Texte choisi:

====

Quoique j’ai reçu, grâce à vous, une éducation éclairée, cependant une sorte d’instinct militaire, des préjugés, si vous le voulez, mais les préjugés de mes aïeux, ceux qui conviennent si parfaitement à la fierté et à l’impétuosité de mon âme, sont les mobiles les plus puissants de toutes les actions de ma vie9.

Cette missive pose d’emblée la question du pouvoir de l’éducation : peut-elle tout sur les individus ? Peut-elle les modifier au point de (leur) faire oublier leur caractère ou l’esprit de leur pays ? La lettre de Léonce fait apparaître, face à l’éducation reçue, qui naît de la rencontre avec autrui, le poids des héritages – nationaux, familiaux –, comme innutritions non choisies par l’individu. C’est face à ces appartenances initiales que va se déployer la réflexion staëlienne sur l’éducation – son pouvoir et ses limites – ou, pour mieux dire, les éducations qui forgent l’individu : intellectuelle, morale, mondaine. L’éducation, telle que pensée et représentée par Staël, est-elle ce qui permet une émancipation de l’individu ?

Caractère et éducation : perfectionner, reformer ou déformer ?

Si l’on trouve peu de descriptions physiques des personnages staëliens, tous en revanche sont présentés selon leur « caractère ». Il est à noter que les personnages staëliens semblent être portés par une bonté naturelle : leur caractère est presque toujours « bon », ou encore « aimable10 ». Cependant, l’Histoire de Pauline présente ce bon caractère comme inné, mais non suffisant. C’est l’éducation qui se doit de venir seconder ce naturel de l’individu :

Pauline avait un naturel aimable et sensible ; mais à cette époque de la vie, de quel usage est ce don, si l’éducation ne l’a pas développé ? On le retrouve, quand le moment arrive, où l’on peut s’élever soi-même, où l’on sait se servir de sa propre expérience ; mais le meilleur naturel cède à toutes les premières impressions du monde, quand les principes ne le préservent pas11.

====

Liste des enregistrements:
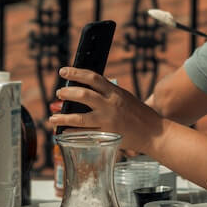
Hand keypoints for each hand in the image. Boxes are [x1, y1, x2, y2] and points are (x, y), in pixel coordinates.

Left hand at [49, 67, 164, 153]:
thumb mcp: (126, 97)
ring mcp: (108, 120)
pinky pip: (85, 133)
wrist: (154, 132)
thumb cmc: (140, 114)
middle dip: (67, 93)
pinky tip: (63, 131)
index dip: (76, 73)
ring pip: (80, 117)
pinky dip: (72, 131)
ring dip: (63, 116)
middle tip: (58, 93)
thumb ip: (109, 94)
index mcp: (115, 92)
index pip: (92, 78)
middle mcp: (110, 104)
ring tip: (52, 116)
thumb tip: (88, 90)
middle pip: (83, 95)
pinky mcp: (107, 135)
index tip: (63, 71)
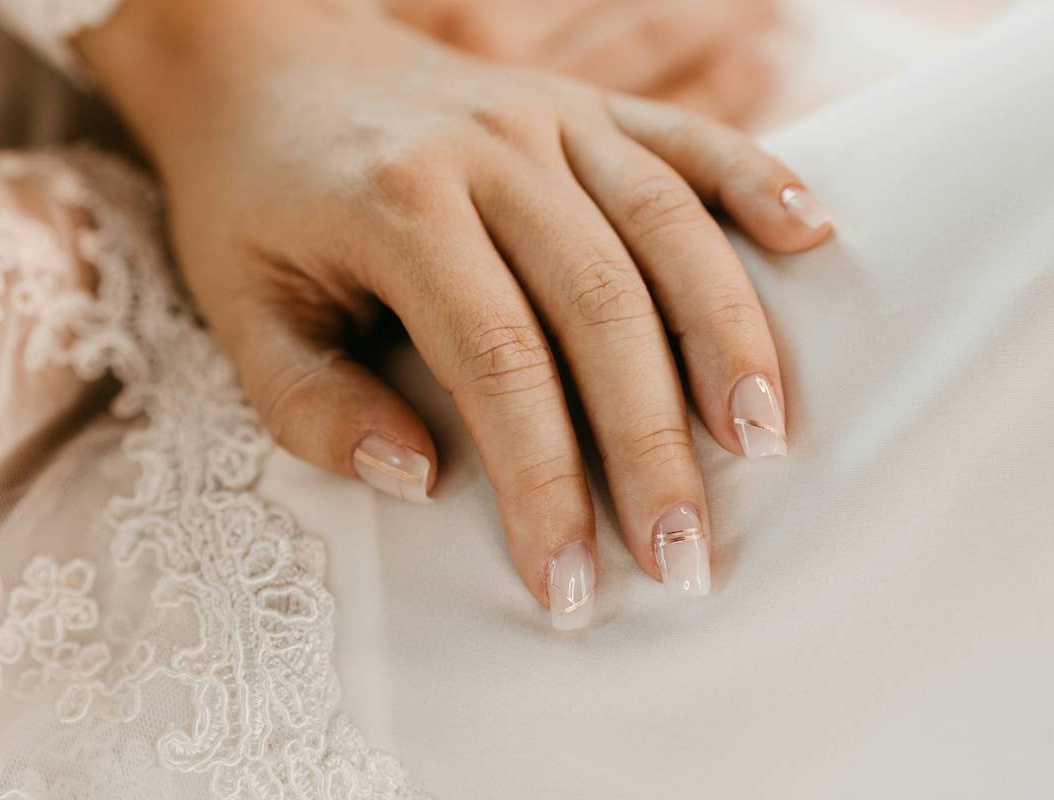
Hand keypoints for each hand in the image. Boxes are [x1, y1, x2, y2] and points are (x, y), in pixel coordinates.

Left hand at [80, 0, 832, 628]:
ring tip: (768, 440)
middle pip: (603, 309)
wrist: (262, 61)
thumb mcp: (239, 313)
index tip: (571, 588)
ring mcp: (547, 116)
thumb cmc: (249, 202)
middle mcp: (489, 153)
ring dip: (728, 337)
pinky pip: (687, 136)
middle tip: (689, 559)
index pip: (497, 366)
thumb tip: (422, 479)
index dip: (544, 485)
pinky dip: (756, 183)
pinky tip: (814, 238)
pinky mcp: (581, 102)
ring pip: (667, 226)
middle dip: (654, 447)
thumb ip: (313, 406)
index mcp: (397, 207)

====

Répondez à ces questions sur le texte consacré à l'éducation chez Staël :
(a) Dans sa lettre, que désigne Léonce comme les mobiles les plus puissants de toutes les actions de sa vie ?
(b) Quels adjectifs qualifient presque toujours le caractère des personnages staëliens ?
(c) Dans le passage tiré de l'Histoire de Pauline, à quoi le meilleur naturel cède-t-il quand les principes ne le préservent pas ?
Les enregistrements ne servent à rien ici.

Réponse:
(a) Une sorte d'instinct militaire et des préjugés, ceux de ses aïeux.
(b) « Bon » ou « aimable ».
(c) Il cède à toutes les premières impressions du monde.